# [GIVEN INSTRUCTION]
Copy the lines word for word, starting at the very first one and ending at "genus: Lithobates", with both ends included.

# [AVAILABLE DATA]
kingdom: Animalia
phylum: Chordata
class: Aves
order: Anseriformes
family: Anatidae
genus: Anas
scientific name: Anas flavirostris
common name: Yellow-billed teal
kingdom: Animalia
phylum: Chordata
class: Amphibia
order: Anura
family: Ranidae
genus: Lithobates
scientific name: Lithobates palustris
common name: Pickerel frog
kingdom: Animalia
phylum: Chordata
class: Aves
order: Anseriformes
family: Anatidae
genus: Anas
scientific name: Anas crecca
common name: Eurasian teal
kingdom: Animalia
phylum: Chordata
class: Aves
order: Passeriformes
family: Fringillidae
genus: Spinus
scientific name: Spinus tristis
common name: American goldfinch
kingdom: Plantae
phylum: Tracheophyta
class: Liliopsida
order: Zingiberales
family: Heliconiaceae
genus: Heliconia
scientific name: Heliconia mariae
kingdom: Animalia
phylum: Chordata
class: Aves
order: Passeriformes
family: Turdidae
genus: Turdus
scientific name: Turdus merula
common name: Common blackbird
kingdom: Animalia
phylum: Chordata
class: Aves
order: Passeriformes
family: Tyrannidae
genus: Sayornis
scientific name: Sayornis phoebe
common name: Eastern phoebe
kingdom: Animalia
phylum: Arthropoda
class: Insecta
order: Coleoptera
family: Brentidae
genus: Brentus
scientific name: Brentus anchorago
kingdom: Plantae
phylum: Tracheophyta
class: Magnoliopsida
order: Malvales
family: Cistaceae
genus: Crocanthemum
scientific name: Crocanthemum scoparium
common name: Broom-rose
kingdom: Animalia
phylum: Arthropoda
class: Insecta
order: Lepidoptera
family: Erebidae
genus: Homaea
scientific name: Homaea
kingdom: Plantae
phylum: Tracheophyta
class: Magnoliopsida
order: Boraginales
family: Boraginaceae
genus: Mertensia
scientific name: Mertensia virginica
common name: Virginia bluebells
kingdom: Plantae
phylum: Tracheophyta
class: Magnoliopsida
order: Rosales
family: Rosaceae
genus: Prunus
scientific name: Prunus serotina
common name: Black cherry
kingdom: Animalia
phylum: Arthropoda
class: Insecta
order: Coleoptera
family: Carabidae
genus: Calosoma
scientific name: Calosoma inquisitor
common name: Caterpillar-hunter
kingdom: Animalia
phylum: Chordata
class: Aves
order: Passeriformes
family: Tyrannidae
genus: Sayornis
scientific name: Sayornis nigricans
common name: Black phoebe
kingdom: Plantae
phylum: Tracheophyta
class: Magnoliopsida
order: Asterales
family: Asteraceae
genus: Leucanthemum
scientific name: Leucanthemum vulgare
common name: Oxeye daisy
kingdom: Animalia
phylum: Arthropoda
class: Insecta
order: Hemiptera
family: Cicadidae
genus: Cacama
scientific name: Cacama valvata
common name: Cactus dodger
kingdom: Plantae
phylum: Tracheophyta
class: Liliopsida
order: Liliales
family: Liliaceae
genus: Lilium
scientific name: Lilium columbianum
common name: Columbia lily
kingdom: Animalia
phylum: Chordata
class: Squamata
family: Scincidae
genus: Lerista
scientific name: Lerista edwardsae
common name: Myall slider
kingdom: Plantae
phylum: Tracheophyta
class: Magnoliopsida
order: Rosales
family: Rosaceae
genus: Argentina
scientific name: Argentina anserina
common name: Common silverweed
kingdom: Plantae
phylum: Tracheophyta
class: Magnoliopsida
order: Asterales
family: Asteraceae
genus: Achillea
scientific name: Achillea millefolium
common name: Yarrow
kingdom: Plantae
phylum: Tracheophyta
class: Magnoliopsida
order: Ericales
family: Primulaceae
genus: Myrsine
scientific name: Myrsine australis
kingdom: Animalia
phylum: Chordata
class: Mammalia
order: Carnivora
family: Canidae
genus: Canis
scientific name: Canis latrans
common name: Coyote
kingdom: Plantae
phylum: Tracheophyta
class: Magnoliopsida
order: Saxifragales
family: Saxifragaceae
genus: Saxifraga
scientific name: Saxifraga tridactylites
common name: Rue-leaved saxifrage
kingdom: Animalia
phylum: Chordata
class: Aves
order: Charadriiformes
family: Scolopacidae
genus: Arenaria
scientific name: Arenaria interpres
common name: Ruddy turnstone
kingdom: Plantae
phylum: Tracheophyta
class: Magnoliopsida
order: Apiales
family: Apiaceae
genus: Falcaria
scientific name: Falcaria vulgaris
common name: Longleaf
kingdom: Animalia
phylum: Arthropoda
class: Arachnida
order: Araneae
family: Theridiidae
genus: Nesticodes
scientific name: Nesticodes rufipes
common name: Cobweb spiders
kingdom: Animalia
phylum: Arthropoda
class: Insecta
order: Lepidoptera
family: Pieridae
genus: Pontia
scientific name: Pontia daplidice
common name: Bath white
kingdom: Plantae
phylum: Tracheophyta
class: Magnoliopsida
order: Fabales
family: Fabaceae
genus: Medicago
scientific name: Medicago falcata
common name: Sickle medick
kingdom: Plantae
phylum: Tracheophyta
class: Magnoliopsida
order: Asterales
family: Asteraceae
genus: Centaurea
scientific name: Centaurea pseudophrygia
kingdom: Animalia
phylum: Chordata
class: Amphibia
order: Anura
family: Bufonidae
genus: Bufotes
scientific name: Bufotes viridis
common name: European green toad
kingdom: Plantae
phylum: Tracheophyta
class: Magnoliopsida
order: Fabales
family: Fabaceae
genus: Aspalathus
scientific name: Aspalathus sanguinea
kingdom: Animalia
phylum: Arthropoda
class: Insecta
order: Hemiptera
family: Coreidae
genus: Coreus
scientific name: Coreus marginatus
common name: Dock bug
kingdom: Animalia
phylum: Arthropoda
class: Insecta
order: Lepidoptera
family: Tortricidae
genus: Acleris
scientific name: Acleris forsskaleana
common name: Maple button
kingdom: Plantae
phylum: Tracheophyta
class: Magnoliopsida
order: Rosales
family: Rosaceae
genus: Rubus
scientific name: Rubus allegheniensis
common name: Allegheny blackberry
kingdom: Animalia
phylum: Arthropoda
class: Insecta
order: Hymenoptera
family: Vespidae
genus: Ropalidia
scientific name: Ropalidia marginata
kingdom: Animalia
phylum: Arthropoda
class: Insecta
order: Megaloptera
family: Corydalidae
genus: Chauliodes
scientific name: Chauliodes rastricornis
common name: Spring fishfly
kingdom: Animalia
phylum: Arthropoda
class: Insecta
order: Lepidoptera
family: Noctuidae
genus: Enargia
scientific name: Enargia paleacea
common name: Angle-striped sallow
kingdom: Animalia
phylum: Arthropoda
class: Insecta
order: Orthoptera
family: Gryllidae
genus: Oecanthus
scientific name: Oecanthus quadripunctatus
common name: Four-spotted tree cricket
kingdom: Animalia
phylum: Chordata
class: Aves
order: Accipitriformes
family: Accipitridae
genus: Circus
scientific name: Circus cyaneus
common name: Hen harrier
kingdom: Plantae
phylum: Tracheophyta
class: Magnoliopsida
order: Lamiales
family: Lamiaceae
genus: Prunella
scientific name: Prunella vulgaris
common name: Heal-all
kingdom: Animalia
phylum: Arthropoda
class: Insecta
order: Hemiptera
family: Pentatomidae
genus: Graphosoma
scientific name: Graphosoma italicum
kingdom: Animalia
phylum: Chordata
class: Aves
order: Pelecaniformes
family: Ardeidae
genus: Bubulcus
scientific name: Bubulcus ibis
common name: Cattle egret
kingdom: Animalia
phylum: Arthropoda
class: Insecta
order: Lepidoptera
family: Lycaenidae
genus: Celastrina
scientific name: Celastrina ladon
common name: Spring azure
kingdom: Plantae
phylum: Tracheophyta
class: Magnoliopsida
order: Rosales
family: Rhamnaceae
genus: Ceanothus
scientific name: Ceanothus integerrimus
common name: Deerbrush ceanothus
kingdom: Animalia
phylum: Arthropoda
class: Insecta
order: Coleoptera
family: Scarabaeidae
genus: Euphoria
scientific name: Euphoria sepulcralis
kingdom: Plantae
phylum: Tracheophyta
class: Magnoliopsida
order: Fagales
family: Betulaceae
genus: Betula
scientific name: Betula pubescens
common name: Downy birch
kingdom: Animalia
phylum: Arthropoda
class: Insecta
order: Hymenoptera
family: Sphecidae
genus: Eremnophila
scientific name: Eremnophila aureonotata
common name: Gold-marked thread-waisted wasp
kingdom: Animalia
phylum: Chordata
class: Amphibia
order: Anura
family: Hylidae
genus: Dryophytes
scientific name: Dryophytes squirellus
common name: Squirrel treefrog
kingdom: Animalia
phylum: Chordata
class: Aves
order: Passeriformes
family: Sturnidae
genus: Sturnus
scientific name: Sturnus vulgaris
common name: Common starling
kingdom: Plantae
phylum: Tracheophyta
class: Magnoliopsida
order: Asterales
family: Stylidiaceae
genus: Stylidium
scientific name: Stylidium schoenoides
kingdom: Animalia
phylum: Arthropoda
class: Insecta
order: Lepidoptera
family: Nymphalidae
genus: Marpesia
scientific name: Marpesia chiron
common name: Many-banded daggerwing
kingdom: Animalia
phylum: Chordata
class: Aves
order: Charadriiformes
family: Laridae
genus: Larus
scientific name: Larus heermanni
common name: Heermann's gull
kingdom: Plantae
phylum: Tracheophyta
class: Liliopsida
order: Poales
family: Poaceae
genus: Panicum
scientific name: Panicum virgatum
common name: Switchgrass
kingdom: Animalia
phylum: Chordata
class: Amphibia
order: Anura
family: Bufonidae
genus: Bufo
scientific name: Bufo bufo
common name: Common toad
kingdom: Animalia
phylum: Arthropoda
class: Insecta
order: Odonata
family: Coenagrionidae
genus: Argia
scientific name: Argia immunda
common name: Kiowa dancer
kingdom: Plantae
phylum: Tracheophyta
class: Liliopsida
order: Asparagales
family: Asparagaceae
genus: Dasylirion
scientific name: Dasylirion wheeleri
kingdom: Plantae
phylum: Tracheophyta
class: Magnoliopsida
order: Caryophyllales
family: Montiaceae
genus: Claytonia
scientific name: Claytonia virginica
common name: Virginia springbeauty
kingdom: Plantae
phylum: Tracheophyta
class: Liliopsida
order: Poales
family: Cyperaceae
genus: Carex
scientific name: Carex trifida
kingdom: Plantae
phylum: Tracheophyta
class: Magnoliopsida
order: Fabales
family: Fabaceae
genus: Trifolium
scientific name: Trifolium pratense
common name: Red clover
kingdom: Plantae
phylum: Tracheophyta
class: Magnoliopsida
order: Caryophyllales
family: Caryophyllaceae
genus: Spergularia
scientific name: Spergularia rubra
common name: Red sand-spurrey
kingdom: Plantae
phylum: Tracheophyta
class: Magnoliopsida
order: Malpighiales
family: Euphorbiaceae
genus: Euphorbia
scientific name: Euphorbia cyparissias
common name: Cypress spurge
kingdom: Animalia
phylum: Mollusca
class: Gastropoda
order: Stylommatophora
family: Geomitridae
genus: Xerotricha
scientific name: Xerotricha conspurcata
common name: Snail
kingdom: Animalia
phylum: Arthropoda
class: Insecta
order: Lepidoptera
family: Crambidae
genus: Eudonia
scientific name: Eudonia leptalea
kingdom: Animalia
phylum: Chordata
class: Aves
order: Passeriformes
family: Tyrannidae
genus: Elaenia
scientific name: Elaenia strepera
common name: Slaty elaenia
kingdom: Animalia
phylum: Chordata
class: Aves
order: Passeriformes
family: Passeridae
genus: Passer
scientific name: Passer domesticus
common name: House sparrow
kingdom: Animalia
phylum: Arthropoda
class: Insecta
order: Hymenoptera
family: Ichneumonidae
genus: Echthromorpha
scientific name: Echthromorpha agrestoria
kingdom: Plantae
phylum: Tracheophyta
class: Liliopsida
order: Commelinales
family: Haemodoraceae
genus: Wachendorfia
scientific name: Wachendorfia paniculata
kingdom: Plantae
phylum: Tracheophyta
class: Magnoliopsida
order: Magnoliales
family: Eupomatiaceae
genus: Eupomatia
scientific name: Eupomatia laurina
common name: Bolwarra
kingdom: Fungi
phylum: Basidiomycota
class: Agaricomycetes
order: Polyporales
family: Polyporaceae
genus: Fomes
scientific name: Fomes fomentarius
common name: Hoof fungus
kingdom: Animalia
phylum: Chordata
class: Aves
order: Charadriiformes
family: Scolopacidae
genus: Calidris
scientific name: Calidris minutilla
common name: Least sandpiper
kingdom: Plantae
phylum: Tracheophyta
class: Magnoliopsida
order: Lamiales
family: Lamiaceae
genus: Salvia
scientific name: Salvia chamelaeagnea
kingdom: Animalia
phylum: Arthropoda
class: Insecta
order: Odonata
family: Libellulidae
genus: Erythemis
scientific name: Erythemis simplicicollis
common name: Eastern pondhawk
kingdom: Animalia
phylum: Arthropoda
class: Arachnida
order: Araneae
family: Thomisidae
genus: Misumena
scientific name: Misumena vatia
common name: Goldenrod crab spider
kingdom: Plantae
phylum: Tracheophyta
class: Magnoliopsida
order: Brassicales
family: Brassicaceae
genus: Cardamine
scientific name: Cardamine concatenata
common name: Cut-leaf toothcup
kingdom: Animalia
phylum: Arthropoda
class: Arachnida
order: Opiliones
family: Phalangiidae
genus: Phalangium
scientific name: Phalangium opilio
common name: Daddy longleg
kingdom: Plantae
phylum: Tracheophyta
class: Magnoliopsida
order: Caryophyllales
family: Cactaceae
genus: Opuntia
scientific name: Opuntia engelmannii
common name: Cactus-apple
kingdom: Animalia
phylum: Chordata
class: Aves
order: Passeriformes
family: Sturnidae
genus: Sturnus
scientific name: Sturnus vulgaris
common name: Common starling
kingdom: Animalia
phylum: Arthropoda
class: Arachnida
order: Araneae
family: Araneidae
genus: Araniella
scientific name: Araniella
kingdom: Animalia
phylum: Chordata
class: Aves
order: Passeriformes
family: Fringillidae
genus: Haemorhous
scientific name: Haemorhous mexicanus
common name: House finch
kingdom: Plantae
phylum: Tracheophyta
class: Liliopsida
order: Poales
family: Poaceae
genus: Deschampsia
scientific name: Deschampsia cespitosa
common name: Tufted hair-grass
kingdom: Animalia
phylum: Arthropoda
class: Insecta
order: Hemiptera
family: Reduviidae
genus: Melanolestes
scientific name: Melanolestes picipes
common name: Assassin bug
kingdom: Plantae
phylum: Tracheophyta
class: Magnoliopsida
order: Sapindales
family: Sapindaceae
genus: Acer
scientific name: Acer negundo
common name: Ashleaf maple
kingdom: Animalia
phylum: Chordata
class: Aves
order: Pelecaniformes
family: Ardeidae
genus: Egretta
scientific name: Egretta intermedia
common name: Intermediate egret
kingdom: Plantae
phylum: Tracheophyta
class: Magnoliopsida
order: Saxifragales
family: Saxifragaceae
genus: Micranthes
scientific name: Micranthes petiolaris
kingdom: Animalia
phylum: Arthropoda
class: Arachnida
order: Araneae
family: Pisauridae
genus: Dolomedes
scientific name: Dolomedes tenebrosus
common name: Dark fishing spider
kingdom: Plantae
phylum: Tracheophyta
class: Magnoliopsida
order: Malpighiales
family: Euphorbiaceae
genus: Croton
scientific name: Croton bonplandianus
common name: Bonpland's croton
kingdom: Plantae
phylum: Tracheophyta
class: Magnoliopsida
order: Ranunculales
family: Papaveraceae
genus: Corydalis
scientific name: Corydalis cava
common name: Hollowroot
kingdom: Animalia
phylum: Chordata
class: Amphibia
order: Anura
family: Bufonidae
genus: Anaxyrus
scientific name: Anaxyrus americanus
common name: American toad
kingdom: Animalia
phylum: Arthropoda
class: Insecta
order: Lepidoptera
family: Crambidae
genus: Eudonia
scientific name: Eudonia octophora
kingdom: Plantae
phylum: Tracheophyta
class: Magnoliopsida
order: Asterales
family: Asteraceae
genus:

# [RESULT OF THIS EXERCISE]
kingdom: Animalia
phylum: Chordata
class: Aves
order: Anseriformes
family: Anatidae
genus: Anas
scientific name: Anas flavirostris
common name: Yellow-billed teal
kingdom: Animalia
phylum: Chordata
class: Amphibia
order: Anura
family: Ranidae
genus: Lithobates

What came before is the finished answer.